The Wolf Pack’s Tom McCollum was given plenty of space to see the shots coming his way.

“I had no problems with Tom’s play he gave us a chance to win, but we have to give him some goal support.”

Four minutes into the third the Thunderbirds got the all-important second goal in this game.

Just after a cut to through right-wing faceoff circle Dryden Hunt was repelled but stayed in down low released from his checked cycled in on and tipped Matt Mangene’s right point drive for his 10th goal and second in as many games for a 2-0 Springfield lead.

The Pack with nine shots in the third saw Bednard stop Nick Jones in close with 8:37 left, then Joey Keane with 4:50 and Matt Beleskey with 3:50.

Too much time between shots.

Springfield did its best to get a third goal as ex-Pack Ryan Haggerty had two chances and Cliff Pu with 2:21 sent a backhander just wide. Defensively a few minutes earlier Vitali Kravtsov stopped Joel Lowry on a backdoor play with a perfect block of the quality scoring chance.

One other key defensive play Keane blocked Bednard’s attempt at scoring a goal from the Springfield goal line in the right-wing side with 14 seconds remaining.

LINES:

Gettinger-Kravtsov-Lettieri

O’ Regan-Fogarty-Di Giuseppe

Jones-Gropp-Beleskey

McBride-Newell-Dmowski

Hajek-Raddysh

Keane-Geersten

Rykov-LoVerde

SCRATCHES:

Nick Ebert (lower-body injury day to day)

Boo Nieves (flu day to day)

Jeff Taylor (healthy)

Gabriel Fontaine (shoulder surgery-season ending).

-Yegor Rykov didn’t suffer a broken nose, but did have nasty cut from last night’s game and played.

-Steve Fogarty also waylayed by the flu played both games. That’s a team captain. Gernander-esque without question.
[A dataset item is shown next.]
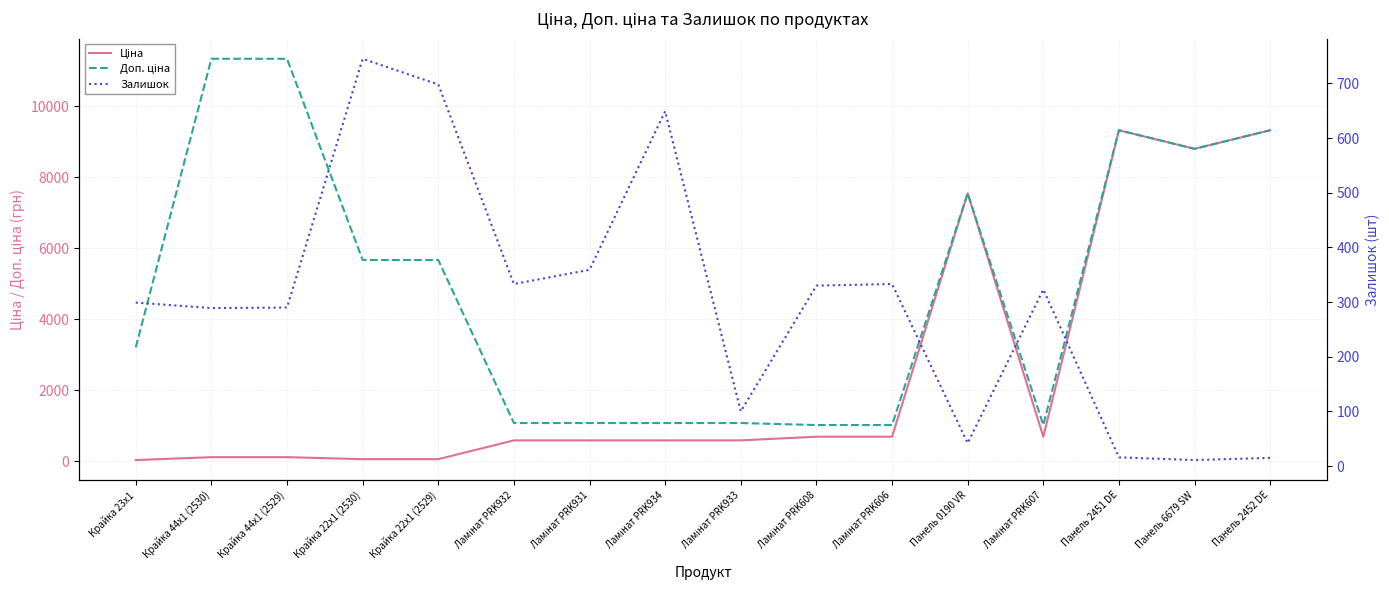

What is the greatest value displayed?

11334.0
-Ex-Pack Rob O’Gara is out with a separated left shoulder after playing 20 games after coming over in a trade with San Antonio.

Last season with Hartford ended early with back surgery.
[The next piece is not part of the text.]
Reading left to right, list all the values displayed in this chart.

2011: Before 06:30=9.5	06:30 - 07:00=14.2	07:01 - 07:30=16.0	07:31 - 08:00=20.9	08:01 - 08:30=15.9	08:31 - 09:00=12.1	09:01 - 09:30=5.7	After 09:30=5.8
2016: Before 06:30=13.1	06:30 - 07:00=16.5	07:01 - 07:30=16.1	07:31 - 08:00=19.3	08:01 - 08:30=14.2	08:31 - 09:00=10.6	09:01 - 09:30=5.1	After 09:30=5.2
He reminds me of former Wolf Pack Jake Taylor the injury bug followed him in Hartford his whole career which he concluded in Springfield ironically.

-On Sunday. Di Giuseppe was recalled to the Rangers likely to take Chris Kreider’s spot who was accidentally kneed in the head by teammate Mike Zibanejad in the Rangers 1-0 win over Detroit last night early in the second period.

Initial reports said he was fine, but headshots are tricky issues

The Rangers play Dallas Monday night at MSG.